Pedro Pinto diz “chegar de fantochada” e indefinição sobre voto secreto ou de mão no ar

Conselho nacional prepara-se para batalha jurídica.

Depois de uma conversa com o deputado Hugo Soares, ocorrida já pouco depois das 22 horas desta quinta-feira, Pedro Pinto não poupou Paulo Mota Pinto, dizendo mesmo que “estão a ultrapassar-se todos os limites em democracia”.

Pedro Pinto lamentou que “nem sequer se respeitem os órgãos próprios do Partido Social Democrata”, nomeadamente o Conselho de Jurisdição Nacional, “que é como sabem o ‘tribunal’ do PSD”.

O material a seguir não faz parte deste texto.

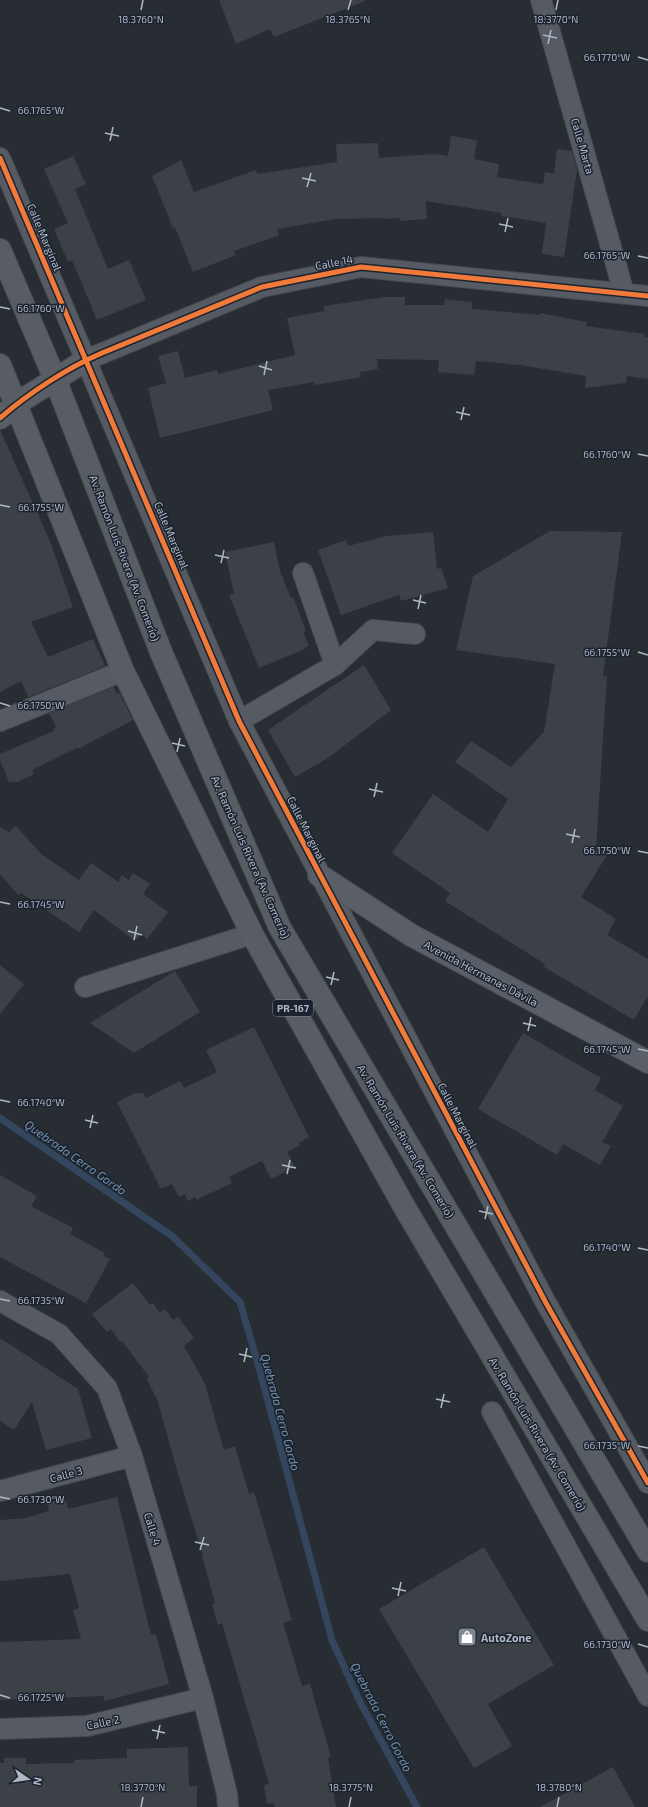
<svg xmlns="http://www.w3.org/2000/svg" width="648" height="1807" viewBox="0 0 648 1807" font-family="'Exo 2',sans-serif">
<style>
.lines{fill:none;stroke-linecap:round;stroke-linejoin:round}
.stream{stroke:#33465d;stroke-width:7}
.building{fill:#3c4147}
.street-casing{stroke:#44494e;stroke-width:22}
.secondary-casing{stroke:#44494e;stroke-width:24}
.primary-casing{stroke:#444950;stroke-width:24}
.street{stroke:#565a62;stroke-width:20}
.secondary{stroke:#5a5f67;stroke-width:22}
.primary{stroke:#585d64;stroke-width:22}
.cycleway-casing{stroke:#1a232e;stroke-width:8}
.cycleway{stroke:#f17a3a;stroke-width:5}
.ticks{fill:none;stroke:#afb9c6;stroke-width:1.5}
.labels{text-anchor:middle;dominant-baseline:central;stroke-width:3;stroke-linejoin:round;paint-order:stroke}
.shield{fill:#1a232e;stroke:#828c98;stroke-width:1}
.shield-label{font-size:10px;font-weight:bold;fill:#afb9c6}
.street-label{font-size:11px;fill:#afb9c6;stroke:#1a232e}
.poi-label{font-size:11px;font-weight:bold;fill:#afb9c6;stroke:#1a232e;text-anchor:start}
.water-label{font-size:12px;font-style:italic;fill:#7691af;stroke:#1a232e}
.ticks-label{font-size:10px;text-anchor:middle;fill:#afb9c6;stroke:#1a232e;stroke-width:3;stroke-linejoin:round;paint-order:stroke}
</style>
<rect width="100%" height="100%" fill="#272d33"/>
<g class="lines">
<path class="stream" d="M 0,1118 L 172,1236 L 240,1302 L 258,1364 L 332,1640 L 360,1702 L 417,1807"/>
</g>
<g class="building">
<path d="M 219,0 L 365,0 L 365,1 L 274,37 L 270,29 L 236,44 Z"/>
<path d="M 451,136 L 477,140 L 474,159 L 499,164 L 497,177 L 543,184 L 545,172 L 554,174 L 557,149 L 572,151 L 577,170 L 564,257 L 542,254 L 546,223 L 501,216 L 501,213 L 426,201 L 427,219 L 400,221 L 400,218 L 387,219 L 387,218 L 336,219 L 277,229 L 279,235 L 234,251 L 236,255 L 193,272 L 175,227 L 173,228 L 152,176 L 181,160 L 194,192 L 256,170 L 257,174 L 337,162 L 336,144 L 378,143 L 379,158 L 433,154 L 448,156 Z"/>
<path d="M 73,156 L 86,184 L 75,189 L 108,269 L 129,260 L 146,300 L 97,320 L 72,260 L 68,262 L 54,229 L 68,223 L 44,169 Z"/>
<path d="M 385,297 L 405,297 L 405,305 L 444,305 L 445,299 L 472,302 L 472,309 L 540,315 L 540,313 L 587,322 L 586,326 L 645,334 L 645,337 L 648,337 L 648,379 L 627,376 L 626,383 L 585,388 L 586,376 L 520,365 L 476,361 L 474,375 L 438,372 L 439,360 L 377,359 L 378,369 L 360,372 L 361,377 L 315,385 L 314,382 L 268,390 L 273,410 L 160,438 L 148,388 L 166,383 L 158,356 L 178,351 L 185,378 L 217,370 L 218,374 L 295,355 L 287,318 L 324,311 L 324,306 Z"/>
<path d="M 0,430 L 50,541 L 73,607 L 31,622 L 48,657 L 93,639 L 105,666 L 28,697 L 21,681 L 0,692 Z"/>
<path d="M 550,531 L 622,532 L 603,676 L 607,676 L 596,848 L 607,855 L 581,897 L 616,919 L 607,935 L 648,959 L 648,996 L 634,1020 L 544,967 L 545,964 L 445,901 L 450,893 L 392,853 L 433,794 L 488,832 L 508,799 L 455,762 L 471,741 L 511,767 L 544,732 L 555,664 L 456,650 L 473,576 Z"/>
<path d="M 433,532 L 437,569 L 441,568 L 448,588 L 401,601 L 399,595 L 341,615 L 318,550 L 346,540 L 348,546 L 386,536 Z"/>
<path d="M 274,542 L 280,571 L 291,598 L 293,597 L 306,631 L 303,632 L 309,646 L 304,648 L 305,649 L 259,668 L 229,595 L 234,594 L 225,552 Z"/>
<path d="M 364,665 L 391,710 L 328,758 L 295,777 L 268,730 Z"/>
<path d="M 114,687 L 117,694 L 119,692 L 133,720 L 78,749 L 77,748 L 32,770 L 34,774 L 17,782 L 9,782 L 0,760 L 0,754 L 54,731 L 53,729 L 56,727 L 49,713 Z"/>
<path d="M 16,826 L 41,854 L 79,880 L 91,863 L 118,882 L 122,875 L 129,880 L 133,873 L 150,884 L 143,894 L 168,912 L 147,939 L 141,934 L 135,941 L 94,910 L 79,932 L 21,893 L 18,895 L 0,874 L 0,827 L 9,832 Z"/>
<path d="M 0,965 L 24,984 L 0,1014 Z"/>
<path d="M 175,971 L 200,1012 L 134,1053 L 90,1023 Z"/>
<path d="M 254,1027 L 309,1137 L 299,1143 L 300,1145 L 287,1152 L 295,1167 L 271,1179 L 262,1161 L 229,1177 L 232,1183 L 196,1200 L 195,1197 L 188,1201 L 185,1194 L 179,1197 L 172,1184 L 161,1189 L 117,1102 L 135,1093 L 143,1093 L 146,1098 L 180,1081 L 184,1088 L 217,1072 L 206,1050 Z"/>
<path d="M 523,1033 L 601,1078 L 595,1090 L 623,1106 L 602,1142 L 611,1146 L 600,1165 L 563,1144 L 557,1155 L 478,1109 Z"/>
<path d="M 0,1175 L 37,1196 L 31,1206 L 73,1228 L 70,1234 L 105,1253 L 103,1255 L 110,1259 L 86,1303 L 0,1257 Z"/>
<path d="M 133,1283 L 150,1305 L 153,1303 L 160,1313 L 165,1309 L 173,1320 L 178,1317 L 194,1338 L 184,1346 L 205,1384 L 224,1450 L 235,1446 L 249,1494 L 254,1492 L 292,1620 L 283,1623 L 302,1686 L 310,1684 L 331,1757 L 328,1758 L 336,1807 L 275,1807 L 274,1803 L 267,1804 L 264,1785 L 269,1784 L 222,1623 L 218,1625 L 212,1604 L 215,1603 L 202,1556 L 203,1556 L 178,1474 L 157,1399 L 146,1378 L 149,1377 L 122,1341 L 120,1342 L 111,1329 L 107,1332 L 92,1314 Z"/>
<path d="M 0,1338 L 78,1389 L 92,1438 L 46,1450 L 32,1402 L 14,1430 L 0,1421 Z"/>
<path d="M 117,1497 L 151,1635 L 156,1634 L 169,1684 L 105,1701 L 103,1696 L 0,1700 L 0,1642 L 81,1639 L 73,1610 L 79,1608 L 70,1574 L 0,1581 L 0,1520 L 26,1518 L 49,1511 L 47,1503 L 65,1498 L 68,1509 Z"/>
<path d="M 484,1547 L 554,1665 L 488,1704 L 512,1746 L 474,1768 L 379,1609 Z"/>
<path d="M 188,1747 L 189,1786 L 197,1786 L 197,1807 L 0,1807 L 0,1763 L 4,1763 L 4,1758 L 26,1758 L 26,1764 L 74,1763 L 74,1760 L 127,1758 L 127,1749 Z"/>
<path d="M 613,1767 L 635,1807 L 540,1807 Z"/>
</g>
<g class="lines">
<defs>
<g id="street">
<path d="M 541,0 L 624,293"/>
<path d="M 0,158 L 239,721 L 546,1303 L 648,1483"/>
<path d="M 86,360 L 262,287 L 361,267 L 648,296"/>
<path d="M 303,573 L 335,665"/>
<path d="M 0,721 L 123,671"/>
<path d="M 239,721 L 335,665 L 373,630 L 415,634"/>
<path d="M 85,987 L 252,934"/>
<path d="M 0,1301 L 59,1334 L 107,1388 L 132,1456 L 203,1698 L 227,1794 L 228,1807"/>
<path d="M 492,1412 L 648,1696"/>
<path d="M 0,1491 L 132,1456"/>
<path d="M 0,1729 L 87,1726 L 203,1698"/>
</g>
<g id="secondary">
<path d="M 0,418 L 16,404 L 86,360"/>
<path d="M 319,875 L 411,935 L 648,1062"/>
</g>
<g id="primary">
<path d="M 0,250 L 55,379 L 161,652 L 280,928 L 648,1551"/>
<path d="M 0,365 L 123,671 L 252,934 L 405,1208 L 648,1620"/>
</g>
</defs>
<use href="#street" class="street-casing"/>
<use href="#secondary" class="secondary-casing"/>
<use href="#primary" class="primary-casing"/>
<use href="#street" class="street"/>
<use href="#secondary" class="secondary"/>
<use href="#primary" class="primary"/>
<defs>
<g id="cycleway">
<path d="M 0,158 L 239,721 L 546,1303 L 648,1483"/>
<path d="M 0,418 C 29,393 67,368 102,353 L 262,287 L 361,267 L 648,296"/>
</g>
</defs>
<use href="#cycleway" class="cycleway-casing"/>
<use href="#cycleway" class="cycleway"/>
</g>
<path class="ticks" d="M 141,10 L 143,0M 348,10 L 351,0M 556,10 L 558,0M 543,35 L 557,38M 548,44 L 551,30M 638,57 L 648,60M 0,108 L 10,111M 105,133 L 119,136M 110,141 L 113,127M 302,178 L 316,181M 307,187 L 311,173M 499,224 L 513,227M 505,232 L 508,218M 638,256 L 648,258M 0,307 L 10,309M 259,366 L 272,370M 264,375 L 267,361M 456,412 L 470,415M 461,420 L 464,407M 638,454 L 648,456M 0,505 L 10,507M 215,555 L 229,558M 221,563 L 224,550M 413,600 L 426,603M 418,609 L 421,595M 638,652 L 648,655M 0,703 L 10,706M 172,743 L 185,746M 177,752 L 180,738M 369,789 L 383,792M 374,797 L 377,783M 566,834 L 580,837M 572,843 L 575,829M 638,851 L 648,853M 0,902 L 10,904M 128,931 L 142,935M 134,940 L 137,926M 326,977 L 339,980M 331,985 L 334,972M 523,1023 L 536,1026M 528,1031 L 531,1017M 638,1049 L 648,1051M 0,1100 L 10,1102M 85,1120 L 98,1123M 90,1128 L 93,1115M 282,1165 L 296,1168M 287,1174 L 290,1160M 479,1211 L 493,1214M 485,1219 L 488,1206M 638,1248 L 648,1250M 0,1299 L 10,1301M 239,1354 L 252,1357M 244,1362 L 247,1348M 436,1399 L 450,1402M 441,1408 L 444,1394M 638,1446 L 648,1448M 0,1497 L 10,1499M 195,1542 L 209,1545M 200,1550 L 204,1537M 392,1588 L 406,1591M 398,1596 L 401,1582M 638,1644 L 648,1647M 0,1695 L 10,1698M 152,1730 L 165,1733M 157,1739 L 160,1725M 141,1807 L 143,1797M 349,1807 L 351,1797M 557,1807 L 559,1797"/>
<defs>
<symbol id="shop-square" viewBox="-11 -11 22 22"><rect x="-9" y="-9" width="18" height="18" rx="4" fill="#7f8893" stroke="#1a232e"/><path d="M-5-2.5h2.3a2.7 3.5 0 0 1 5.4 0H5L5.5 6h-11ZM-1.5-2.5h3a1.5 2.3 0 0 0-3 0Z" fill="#fff"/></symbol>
</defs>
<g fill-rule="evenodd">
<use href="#shop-square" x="456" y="1626" width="22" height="22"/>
</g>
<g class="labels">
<rect class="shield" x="273" y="1000" width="40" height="16" rx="3"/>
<g class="shield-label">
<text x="293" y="1008">PR-167</text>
</g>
<g class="street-label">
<text transform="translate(583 146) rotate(74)">Calle Marta</text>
<text transform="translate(45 237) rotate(67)">Calle Marginal</text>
<text transform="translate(334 262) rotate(-11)">Calle 14</text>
<text transform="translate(172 535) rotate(67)">Calle Marginal</text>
<text transform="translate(125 558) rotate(69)">Av. Ramón Luis Rivera (Av. Comerío)</text>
<text transform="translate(307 829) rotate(63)">Calle Marginal</text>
<text transform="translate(251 857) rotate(66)">Av. Ramón Luis Rivera (Av. Comerío)</text>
<text transform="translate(481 973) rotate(28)">Avenida Hermanas Dávila</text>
<text transform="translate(458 1115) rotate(62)">Calle Marginal</text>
<text transform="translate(406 1141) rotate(59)">Av. Ramón Luis Rivera (Av. Comerío)</text>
<text transform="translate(538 1434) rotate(59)">Av. Ramón Luis Rivera (Av. Comerío)</text>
<text transform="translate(66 1474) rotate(-15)">Calle 3</text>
<text transform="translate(153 1529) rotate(73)">Calle 4</text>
<text transform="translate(103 1722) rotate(-12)">Calle 2</text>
</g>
<g class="poi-label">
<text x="481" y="1637">AutoZone</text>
</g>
<g class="water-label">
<text transform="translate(76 1157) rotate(35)">Quebrada Cerro Gordo</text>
<text transform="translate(281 1412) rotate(75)">Quebrada Cerro Gordo</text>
<text transform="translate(382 1717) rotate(63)">Quebrada Cerro Gordo</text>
</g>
</g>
<g class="ticks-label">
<text x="141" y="23">18.3760°N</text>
<text x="348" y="23">18.3765°N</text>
<text x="556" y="23">18.3770°N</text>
<text x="607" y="61">66.1770°W</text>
<text x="41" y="114">66.1765°W</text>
<text x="607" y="259">66.1765°W</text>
<text x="41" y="312">66.1760°W</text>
<text x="607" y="458">66.1760°W</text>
<text x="41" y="511">66.1755°W</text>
<text x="607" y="656">66.1755°W</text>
<text x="41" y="709">66.1750°W</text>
<text x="607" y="854">66.1750°W</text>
<text x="41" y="908">66.1745°W</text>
<text x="607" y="1053">66.1745°W</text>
<text x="41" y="1106">66.1740°W</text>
<text x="607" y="1251">66.1740°W</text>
<text x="41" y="1304">66.1735°W</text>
<text x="607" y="1449">66.1735°W</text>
<text x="41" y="1503">66.1730°W</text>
<text x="607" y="1648">66.1730°W</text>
<text x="41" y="1701">66.1725°W</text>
<text x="143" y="1791">18.3770°N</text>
<text x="351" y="1791">18.3775°N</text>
<text x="559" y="1791">18.3780°N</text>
</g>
<g transform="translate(28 1779) rotate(103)" stroke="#1a232e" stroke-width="3" paint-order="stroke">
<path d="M0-3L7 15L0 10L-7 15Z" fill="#afb9c6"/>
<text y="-6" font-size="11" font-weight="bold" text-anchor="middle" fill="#afb9c6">N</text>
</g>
</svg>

“Aquele grande jurista do Tribunal Constitucional, se não conseguiu decidir já em sete horas, não conseguirá em 25 horas tomar uma posição”, disse Pedro Pinto, referindo-se a Paulo Mota Pinto.

“Mais uma vez o presidente do partido foi chamado a revelar qual a sua posição nesta matéria e, mais uma vez, não diz o que pensa sobre o assunto”, lamentou-se Pedro Pinto.

“Isto é profundamente negativo na vida democrática de um partido, porque no dia em que não aceitarmos as decisões dos tribunais e o Conselho Jurisdicional é o ‘tribunal’ do PSD,  então deixaremos de estar dentro do regime democrático”, salientou Pedro Pinto.

Hugo Soares desafiou o líder do partido a dizer o que pensa sobre o voto secreto e pediu oralmente a intervenção do conselho de jurisdição nacional, o tribunal do partido. 

Do lado dos apoiantes de Luís Montenegro teme-se que o requerimento por voto secreto da moção de confiança a direção de Rui Rio seja chumbado. Por isso, foi pedida a intervenção do conselho de jurisdição nacional. 

Do lado da direção de Rui Rio, o secretário-geral, José Silvano, avisou que a mesa do conselho nacional é “soberana”. Assim está instalada a confusão.

Em causa estão quatro requerimentos para a votação da moção: o voto secreto, pedido pelos apoiantes de Luís Montenegro, o voto de braço no ar e dois de votação nominal, ou seja o voto um por um de cada conselheiro. Se todos os requerimentos forem a votos em conselho nacional, o voto secreto pode ser chumbado. Neste caso, se o voto nominal ou de braço no ar for aprovado, os apoiantes de Montenegro temem uma derrota, apontando já a ideia de “golpada”.